The Unitarian Church of South Australia, Inc., is an independent and self-governed church affiliated with the worldwide Unitarian Universalist movement, a member of the Australia and New Zealand Unitarian Universalist Association, and an affiliate member of the Unitarian Universalist Association. It is a socially progressive and inclusive spiritual community, not covenanted by doctrine and dogma, but by liberal religious principles distilled from the essential values of all world religions, as well as the arts, humanities, and sciences.

History

Wakefield Street 

On July 11, 1854 a group of people of the Unitarian Christian denomination met in Adelaide, South Australia and resolved to found their own church and seek a suitable minister from England. John Crawford Woods was selected and arrived on the Quito from London on 19 September 1855. Services were initially held in private houses until October of that year, when the first public service was held in King William Street, Adelaide.

The congregation opened a church in Wakefield Street in 1857. Members of the congregation included prominent South Australians such as Premier of South Australia Sir Henry Ayers, industrialist Alfred Muller Simpson, newspaper editor John Howard Clark and librarian Robert Kay, who was active in the cause of popular education. Writer, teacher, politician, and suffragette Catherine Helen Spence joined the church in 1856, later preaching there occasionally. As a lay leader, she lobbied for greater opportunities for women in education, employment, and political participation. Membership peaked at around 750 in 1881.

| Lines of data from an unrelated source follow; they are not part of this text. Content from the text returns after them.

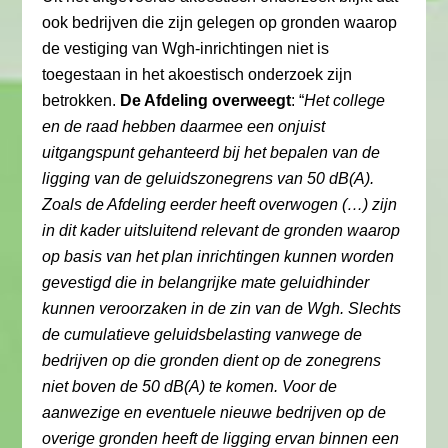
ook bedrijven die zijn gelegen op gronden waarop
de vestiging van Wgh-inrichtingen niet is
toegestaan in het akoestisch onderzoek zijn
betrokken.
De Afdeling overweegt
: “
Het college
en de raad hebben daarmee een onjuist
uitgangspunt gehanteerd bij het bepalen van de
ligging van de geluidszonegrens van 50 dB(A).
Zoals de Afdeling eerder heeft overwogen (…) zijn
in dit kader uitsluitend relevant de gronden waarop
op basis van het plan inrichtingen kunnen worden
gevestigd die in belangrijke mate geluidhinder
kunnen veroorzaken in de zin van de Wgh. Slechts
de cumulatieve geluidsbelasting vanwege de
bedrijven op die gronden dient op de zonegrens
niet boven de 50 dB(A) te komen. Voor de
aanwezige en eventuele nieuwe bedrijven op de
overige gronden heeft de ligging ervan binnen een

Woods resigned in 1887 but it was two years before a suitable replacement was found in the Rev. Robert Cooper Dendy  of Tenterden, Kent, and Woods continued serving until May 1889. Dendy left in 1893 and was replaced by Rev. Alexander Wilson, who resigned in 1902.

Shady Grove 
In 1858, British immigrant John Monk and his sons set about built a school on a Shady Grove property, near Hahndorf in the Adelaide Hills. Later, this building and the surrounding land, including a cemetery, were gifted to the Unitarian Church of South Australia and converted into a branch chapel. On Christmas Eve 1865, the Rev. J. Crawford Woods, from the larger church, officiated at an opening event. From the chapel's founding in 1865 to 1881, Francis Duffield was the first official lay leader of the Shady Grove congregation.

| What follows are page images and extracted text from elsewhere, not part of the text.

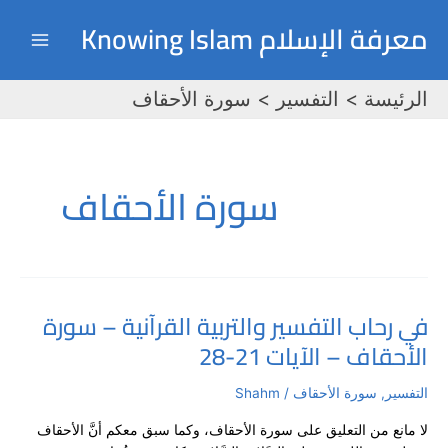
خطي
Main
معرفة الإسلام Knowing Islam
لى
Menu
لمحتوى
الرئيسة
التفسير
سورة الأحقاف
سورة الأحقاف
في رحاب التفسير والتربية القرآنية – سورة
في
الأحقاف – الآيات 21-28
رحاب
التفسير
والتربية
التفسير
,
سورة الأحقاف
/
Shahm
القرآنية
لا مانع من التعليق على سورة الأحقاف، وكما سبق معكم أنَّ الأحقاف
–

Today, the property is heritage listed with the South Australia Heritage Register. The property remains primarily virgin scrub and grows many wildflowers. A dedicated team of bush care workers meet regularly to maintain the property. The Shady Grove chapel is still used regularly by a small but active congregation.

Recent years 
In the twentieth century, the fortunes of the congregation fluctuated, largely depending on the resident minister. Rev George Hale, while highly regarded for his integrity and oratory, alienated many for his pacifist stance during WWII. The Wakefield Street church, one of Adelaide’s more impressive religious buildings in its day, became in the 1960s increasingly expensive to maintain by the diminishing congregation, and the congregation decided to divest itself of the valuable property and move to more suitable premises in the suburbs. The property was sold to the South Australian Public Service Association in 1971, and the building demolished in 1973.

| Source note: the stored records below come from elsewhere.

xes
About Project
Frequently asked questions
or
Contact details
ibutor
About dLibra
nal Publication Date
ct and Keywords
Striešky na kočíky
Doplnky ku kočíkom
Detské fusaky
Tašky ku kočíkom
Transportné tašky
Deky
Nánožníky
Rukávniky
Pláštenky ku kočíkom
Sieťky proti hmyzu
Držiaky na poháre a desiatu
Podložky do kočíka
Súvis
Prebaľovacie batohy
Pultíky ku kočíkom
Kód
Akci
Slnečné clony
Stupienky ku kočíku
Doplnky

New church premises in suburban Norwood, South Australia, including an adjoining manse for the minister, were designed by architect Eric von Schramek in 1970. The stained glass windows and the organ from the old church were incorporated into the interior decoration of the new building.

The congregation removed "Christian" from the church's name in 1977. As of 2018, the congregation holds two services per week and engages in community outreach, particularly focused on social justice issues. At the 2011 census, there were 435 Unitarian Universalist adherents in South Australia, as compared to 213 in 2006. Experiencing a significant growth of 104.2% in these years, Unitarian Universalism was the 7th fastest growing religion in South Australia as of 2011. At this time, a third of Australia's Unitarian Universalists resided in South Australia.